Taoiseach becomes first foreign leader to visit Theresa May

British and Irish leaders to defend Common Travel Area in negotiations about Brexit

Taoiseach Enda Kenny travels to London this morning for a meeting with British prime minister Theresa May, at which the two leaders will discuss the need to protect the Common Travel Area (CTA) between Ireland and the UK, in the negotiations about Brexit with the EU.

Both British and Irish governments have been hardening their stance on the need to protect the CTA in the past week, and official sources on both sides say there is a strong commonality of interests emerging between the two countries as politicians, officials and diplomats around the EU seek to arrange the next steps in the wake of the British decision to leave the EU.

Special recognition

Mr Kenny

has been increasingly blunt about the need to protect the CTA between the two countries, telling the French president


Francois Hollande

last week that the imposition of a “hard” EU border in Ireland would not be acceptable.

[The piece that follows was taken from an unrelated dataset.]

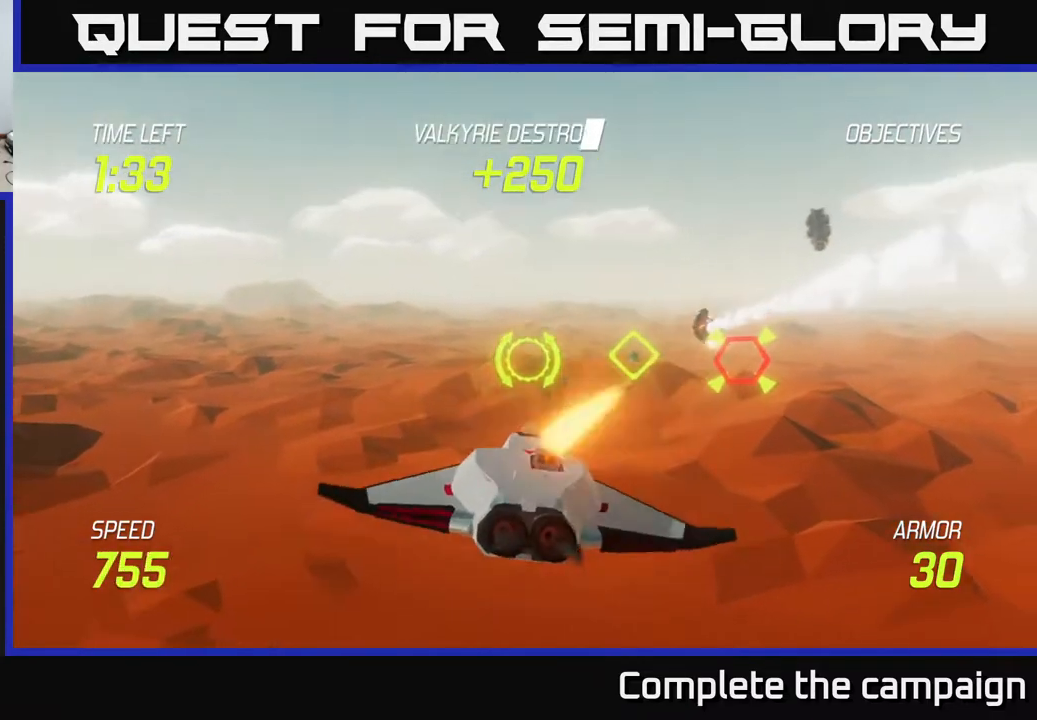
{"buttons": ["R2"], "left_stick": "right", "events": [[117, "left_stick", "right"], [417, "R2", "down"]]}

British sources said they expected the two leaders to agree on the need to keep the Border “as open as possible” and on the importance of the North in the Brexit discussions.

Senior Irish officials are happy they have succeeded in inserting the peace process and the special position of the North into discussions about Britain’s post-Brexit relationship with the EU. However, most say it is far from clear how that will ultimately work out.

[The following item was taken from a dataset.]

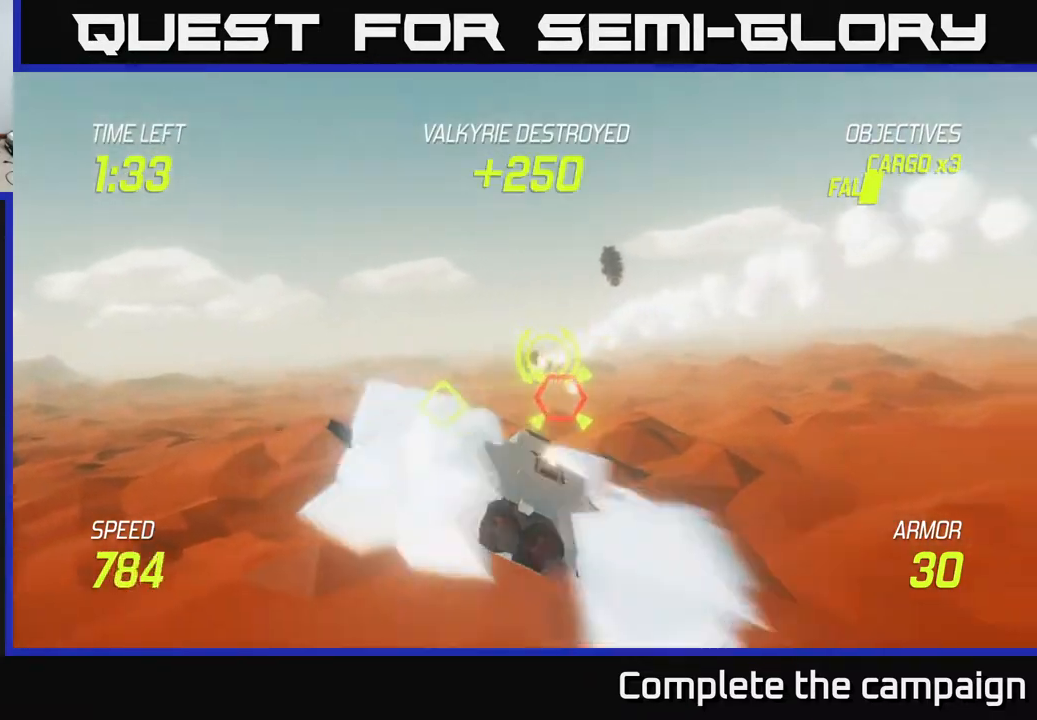
{"buttons": [], "left_stick": "up", "events": [[33, "left_stick", "left"], [50, "R2", "up"], [183, "R2", "down"], [317, "R2", "up"], [450, "left_stick", "up"]]}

It is not expected that there will be a joint statement from the two leaders today, though officials expect Mrs May to express her awareness of the special position of the North. High-level sources acknowledge that the two governments are likely to seek special recognition for the North, in any future agreement between the UK and the EU that would preserve present trade and free movement arrangements.

The Irish Government is certain to support Britain remaining a member of the single market in future, though other EU leaders have said that this is contingent on the British government maintaining the free movement of EU workers into Britain.